▽

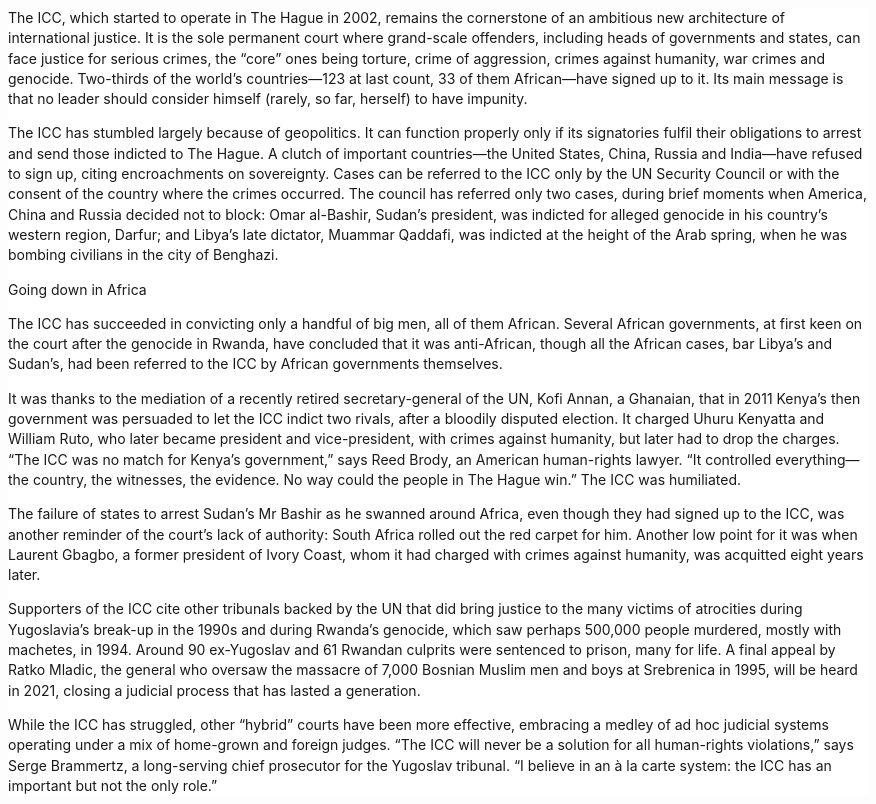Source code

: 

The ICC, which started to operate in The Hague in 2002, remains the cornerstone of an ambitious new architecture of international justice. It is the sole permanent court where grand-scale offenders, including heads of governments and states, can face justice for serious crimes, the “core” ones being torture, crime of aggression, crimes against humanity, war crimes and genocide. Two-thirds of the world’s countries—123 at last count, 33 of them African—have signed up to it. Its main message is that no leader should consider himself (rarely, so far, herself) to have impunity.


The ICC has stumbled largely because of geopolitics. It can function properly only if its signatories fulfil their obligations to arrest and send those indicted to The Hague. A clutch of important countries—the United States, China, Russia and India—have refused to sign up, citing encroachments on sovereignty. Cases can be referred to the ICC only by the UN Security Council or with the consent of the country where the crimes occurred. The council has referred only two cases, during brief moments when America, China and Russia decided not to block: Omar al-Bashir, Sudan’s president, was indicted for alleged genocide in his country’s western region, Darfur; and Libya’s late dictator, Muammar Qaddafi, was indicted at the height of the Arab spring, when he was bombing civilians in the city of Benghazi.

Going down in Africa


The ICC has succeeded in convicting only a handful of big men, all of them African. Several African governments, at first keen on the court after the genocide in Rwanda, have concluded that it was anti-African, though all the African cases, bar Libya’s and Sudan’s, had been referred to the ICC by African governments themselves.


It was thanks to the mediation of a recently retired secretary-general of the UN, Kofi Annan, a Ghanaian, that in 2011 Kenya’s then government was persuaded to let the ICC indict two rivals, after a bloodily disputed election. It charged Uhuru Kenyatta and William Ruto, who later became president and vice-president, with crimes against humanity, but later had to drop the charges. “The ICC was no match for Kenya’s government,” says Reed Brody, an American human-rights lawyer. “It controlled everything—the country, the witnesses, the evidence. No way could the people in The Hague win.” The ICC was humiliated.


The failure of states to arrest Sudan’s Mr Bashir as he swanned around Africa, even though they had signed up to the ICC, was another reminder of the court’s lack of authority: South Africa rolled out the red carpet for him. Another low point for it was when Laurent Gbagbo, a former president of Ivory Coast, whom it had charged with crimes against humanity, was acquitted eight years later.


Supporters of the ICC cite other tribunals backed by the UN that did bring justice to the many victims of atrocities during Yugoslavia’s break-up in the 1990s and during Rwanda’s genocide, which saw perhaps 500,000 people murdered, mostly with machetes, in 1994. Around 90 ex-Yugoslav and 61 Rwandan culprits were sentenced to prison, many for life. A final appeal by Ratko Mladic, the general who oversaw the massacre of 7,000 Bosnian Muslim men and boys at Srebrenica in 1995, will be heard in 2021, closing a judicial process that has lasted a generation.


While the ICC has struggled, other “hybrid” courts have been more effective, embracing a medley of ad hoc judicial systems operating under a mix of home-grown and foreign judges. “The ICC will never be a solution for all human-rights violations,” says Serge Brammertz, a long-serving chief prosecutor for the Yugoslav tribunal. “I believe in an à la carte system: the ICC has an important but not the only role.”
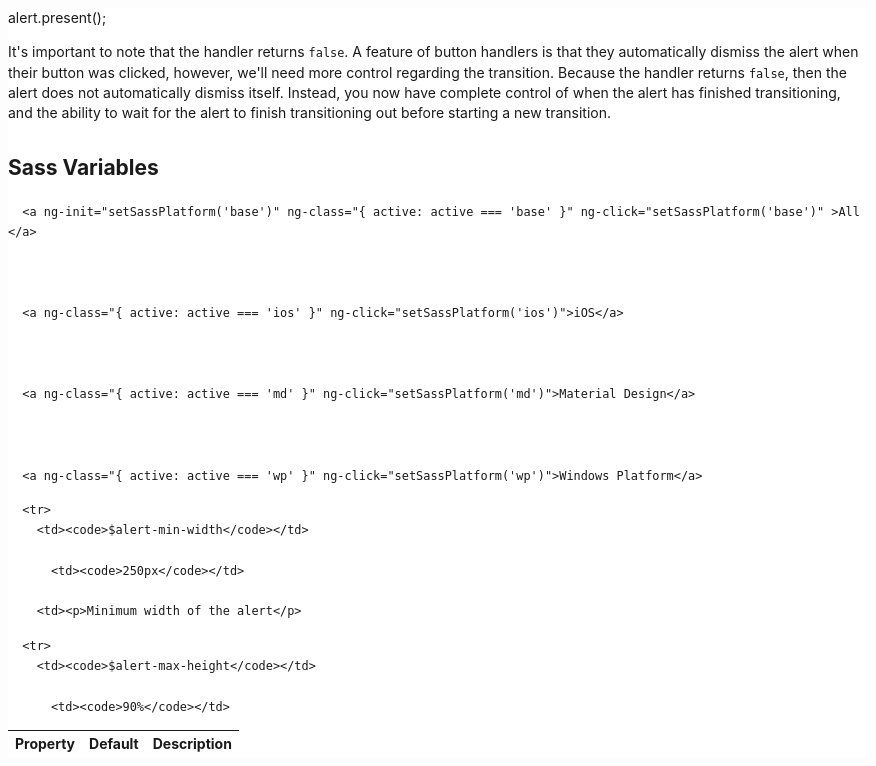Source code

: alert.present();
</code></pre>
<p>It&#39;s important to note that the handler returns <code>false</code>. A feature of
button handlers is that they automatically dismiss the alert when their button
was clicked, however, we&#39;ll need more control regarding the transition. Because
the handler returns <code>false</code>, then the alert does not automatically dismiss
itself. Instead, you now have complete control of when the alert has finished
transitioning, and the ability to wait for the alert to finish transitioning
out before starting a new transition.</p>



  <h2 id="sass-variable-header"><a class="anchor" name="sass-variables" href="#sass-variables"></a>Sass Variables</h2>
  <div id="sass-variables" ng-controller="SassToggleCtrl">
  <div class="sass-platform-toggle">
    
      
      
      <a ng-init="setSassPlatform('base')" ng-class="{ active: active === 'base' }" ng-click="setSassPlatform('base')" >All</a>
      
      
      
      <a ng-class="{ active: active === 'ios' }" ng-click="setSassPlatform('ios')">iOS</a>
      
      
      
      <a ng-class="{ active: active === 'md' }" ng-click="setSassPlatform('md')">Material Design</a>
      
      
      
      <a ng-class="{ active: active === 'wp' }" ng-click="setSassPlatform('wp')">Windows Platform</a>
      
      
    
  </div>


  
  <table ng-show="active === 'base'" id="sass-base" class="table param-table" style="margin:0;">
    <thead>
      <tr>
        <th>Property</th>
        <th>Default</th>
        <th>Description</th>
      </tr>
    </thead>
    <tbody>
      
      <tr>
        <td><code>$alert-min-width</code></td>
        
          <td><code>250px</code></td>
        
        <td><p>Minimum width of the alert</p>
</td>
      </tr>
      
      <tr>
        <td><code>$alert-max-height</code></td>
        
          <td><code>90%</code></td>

△

**What you should do**
Only the text of the listing above is wanted, transcribed exactly, without its images.

**Task answer**
Source code

: 

The ICC, which started to operate in The Hague in 2002, remains the cornerstone of an ambitious new architecture of international justice. It is the sole permanent court where grand-scale offenders, including heads of governments and states, can face justice for serious crimes, the “core” ones being torture, crime of aggression, crimes against humanity, war crimes and genocide. Two-thirds of the world’s countries—123 at last count, 33 of them African—have signed up to it. Its main message is that no leader should consider himself (rarely, so far, herself) to have impunity.


The ICC has stumbled largely because of geopolitics. It can function properly only if its signatories fulfil their obligations to arrest and send those indicted to The Hague. A clutch of important countries—the United States, China, Russia and India—have refused to sign up, citing encroachments on sovereignty. Cases can be referred to the ICC only by the UN Security Council or with the consent of the country where the crimes occurred. The council has referred only two cases, during brief moments when America, China and Russia decided not to block: Omar al-Bashir, Sudan’s president, was indicted for alleged genocide in his country’s western region, Darfur; and Libya’s late dictator, Muammar Qaddafi, was indicted at the height of the Arab spring, when he was bombing civilians in the city of Benghazi.

Going down in Africa


The ICC has succeeded in convicting only a handful of big men, all of them African. Several African governments, at first keen on the court after the genocide in Rwanda, have concluded that it was anti-African, though all the African cases, bar Libya’s and Sudan’s, had been referred to the ICC by African governments themselves.


It was thanks to the mediation of a recently retired secretary-general of the UN, Kofi Annan, a Ghanaian, that in 2011 Kenya’s then government was persuaded to let the ICC indict two rivals, after a bloodily disputed election. It charged Uhuru Kenyatta and William Ruto, who later became president and vice-president, with crimes against humanity, but later had to drop the charges. “The ICC was no match for Kenya’s government,” says Reed Brody, an American human-rights lawyer. “It controlled everything—the country, the witnesses, the evidence. No way could the people in The Hague win.” The ICC was humiliated.


The failure of states to arrest Sudan’s Mr Bashir as he swanned around Africa, even though they had signed up to the ICC, was another reminder of the court’s lack of authority: South Africa rolled out the red carpet for him. Another low point for it was when Laurent Gbagbo, a former president of Ivory Coast, whom it had charged with crimes against humanity, was acquitted eight years later.


Supporters of the ICC cite other tribunals backed by the UN that did bring justice to the many victims of atrocities during Yugoslavia’s break-up in the 1990s and during Rwanda’s genocide, which saw perhaps 500,000 people murdered, mostly with machetes, in 1994. Around 90 ex-Yugoslav and 61 Rwandan culprits were sentenced to prison, many for life. A final appeal by Ratko Mladic, the general who oversaw the massacre of 7,000 Bosnian Muslim men and boys at Srebrenica in 1995, will be heard in 2021, closing a judicial process that has lasted a generation.


While the ICC has struggled, other “hybrid” courts have been more effective, embracing a medley of ad hoc judicial systems operating under a mix of home-grown and foreign judges. “The ICC will never be a solution for all human-rights violations,” says Serge Brammertz, a long-serving chief prosecutor for the Yugoslav tribunal. “I believe in an à la carte system: the ICC has an important but not the only role.”
Source code

: alert.present();
</code></pre>
<p>It&#39;s important to note that the handler returns <code>false</code>. A feature of
button handlers is that they automatically dismiss the alert when their button
was clicked, however, we&#39;ll need more control regarding the transition. Because
the handler returns <code>false</code>, then the alert does not automatically dismiss
itself. Instead, you now have complete control of when the alert has finished
transitioning, and the ability to wait for the alert to finish transitioning
out before starting a new transition.</p>



  <h2 id="sass-variable-header"><a class="anchor" name="sass-variables" href="#sass-variables"></a>Sass Variables</h2>
  <div id="sass-variables" ng-controller="SassToggleCtrl">
  <div class="sass-platform-toggle">
    
      
      
      <a ng-init="setSassPlatform('base')" ng-class="{ active: active === 'base' }" ng-click="setSassPlatform('base')" >All</a>
      
      
      
      <a ng-class="{ active: active === 'ios' }" ng-click="setSassPlatform('ios')">iOS</a>
      
      
      
      <a ng-class="{ active: active === 'md' }" ng-click="setSassPlatform('md')">Material Design</a>
      
      
      
      <a ng-class="{ active: active === 'wp' }" ng-click="setSassPlatform('wp')">Windows Platform</a>
      
      
    
  </div>


  
  <table ng-show="active === 'base'" id="sass-base" class="table param-table" style="margin:0;">
    <thead>
      <tr>
        <th>Property</th>
        <th>Default</th>
        <th>Description</th>
      </tr>
    </thead>
    <tbody>
      
      <tr>
        <td><code>$alert-min-width</code></td>
        
          <td><code>250px</code></td>
        
        <td><p>Minimum width of the alert</p>
</td>
      </tr>
      
      <tr>
        <td><code>$alert-max-height</code></td>
        
          <td><code>90%</code></td>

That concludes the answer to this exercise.